Six, growing government control. I want states rights and sovereignty fully restored. I want less government in my life, not more. Shrink it down. Mind your own business. You have enough to take care of with your real obligations. Why don’t you start there.

Seven, ACORN. I do not want ACORN and its affiliates in charge of our 2010 census. I want them investigated. I also do not want mandatory escrow fees contributed to them every time on every real estate deal that closes. Stop the funding to ACORN and its affiliates pending impartial audits and investigations. I do not trust them with taking the census over with our taxpayer money. I don’t trust them with our taxpayer money. Face up to the allegations against them and get it resolved before taxpayers get any more involved with them. If it walks like a duck and talks like a duck, hello. Stop protecting your political buddies. You work for us, the people. Investigate.

Eight, redistribution of wealth. No, no, no. I work for my money. It is mine. I have always worked for people with more money than I have because they gave me jobs. That is the only redistribution of wealth that I will support. I never got a job from a poor person. Why do you want me to hate my employers? Why — what do you have against shareholders making a profit?

Nine, charitable contributions. Although I never got a job from a poor person, I have helped many in need. Charity belongs in our local communities, where we know our needs best and can use our local talent and our local resources. Butt out, please. We want to do it ourselves.

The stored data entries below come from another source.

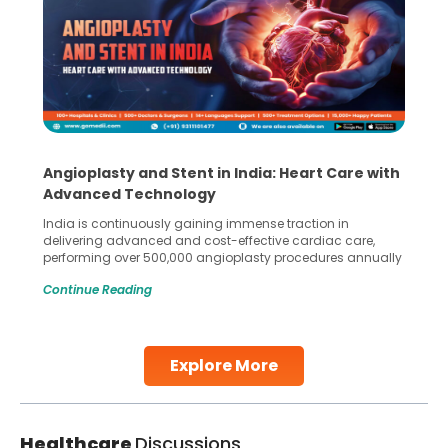
Angioplasty and Stent in India: Heart Care with
Advanced Technology
India is continuously gaining immense traction in
delivering advanced and cost-effective cardiac care,
performing over 500,000 angioplasty procedures annually
with a success rate exceeding 90%. Patients across the
Continue Reading
globe are searching for treatments like angioplasty and
stent placement in Indian hospitals, owing to the
combination of high-quality care and affordability.
Studies, such as one published
Explore More
Continue Reading
Healthcare
Discussions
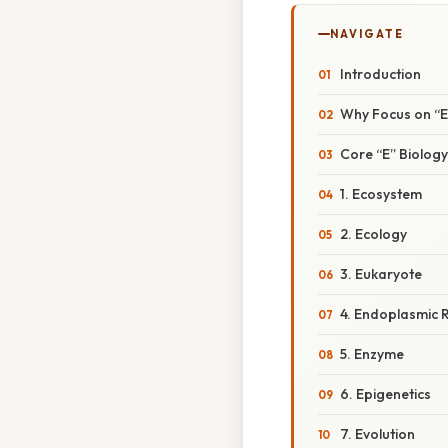
NAVIGATE
Introduction
Why Focus on “
Core “E” Biolog
1. Ecosystem
2. Ecology
3. Eukaryote
4. Endoplasmic R
5. Enzyme
6. Epigenetics
7. Evolution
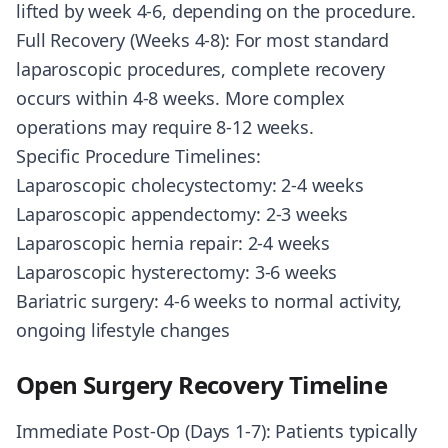
lifted by week 4-6, depending on the procedure.
Full Recovery (Weeks 4-8): For most standard
laparoscopic procedures, complete recovery
occurs within 4-8 weeks. More complex
operations may require 8-12 weeks.
Specific Procedure Timelines:
Laparoscopic cholecystectomy: 2-4 weeks
Laparoscopic appendectomy: 2-3 weeks
Laparoscopic hernia repair: 2-4 weeks
Laparoscopic hysterectomy: 3-6 weeks
Bariatric surgery: 4-6 weeks to normal activity,
ongoing lifestyle changes
Open Surgery Recovery Timeline
Immediate Post-Op (Days 1-7): Patients typically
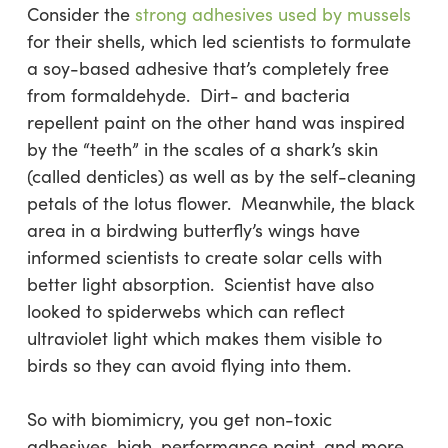
Consider the
strong adhesives used by mussels
for their shells, which led scientists to formulate
a soy-based adhesive that’s completely free
from formaldehyde. Dirt- and bacteria
repellent paint on the other hand was inspired
by the “teeth” in the scales of a shark’s skin
(called denticles) as well as by the self-cleaning
petals of the lotus flower. Meanwhile, the black
area in a birdwing butterfly’s wings have
informed scientists to create solar cells with
better light absorption. Scientist have also
looked to spiderwebs which can reflect
ultraviolet light which makes them visible to
birds so they can avoid flying into them.
So with biomimicry, you get non-toxic
adhesives, high-performance paint, and more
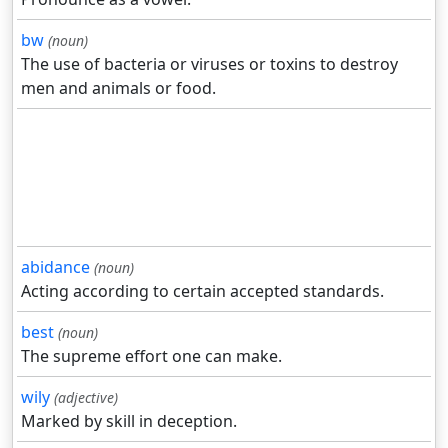
bw
(noun)
The use of bacteria or viruses or toxins to destroy
men and animals or food.
abidance
(noun)
Acting according to certain accepted standards.
best
(noun)
The supreme effort one can make.
wily
(adjective)
Marked by skill in deception.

Ten, corporate bailouts. Knock it off. Sink or swim like the rest of us. If there are hard times ahead, we’ll be better off just getting into it and letting the strong survive. Quick and painful. Have you ever ripped off a Band-Aid? We will pull together. Great things happen in America under great hardship. Give us the chance to innovate. We cannot disappoint you more than you have disappointed us.

Eleven, transparency and accountability.. How about it? No, really, how about it? Let’s have it. Let’s say we give the buzzwords a rest and have some straight honest talk. Please try — please stop manipulating and trying to appease me with clever wording. I am not the idiot you obviously take me for. Stop sneaking around and meeting in back rooms making deals with your friends. It will only be a prelude to your criminal investigation. Stop hiding things from me..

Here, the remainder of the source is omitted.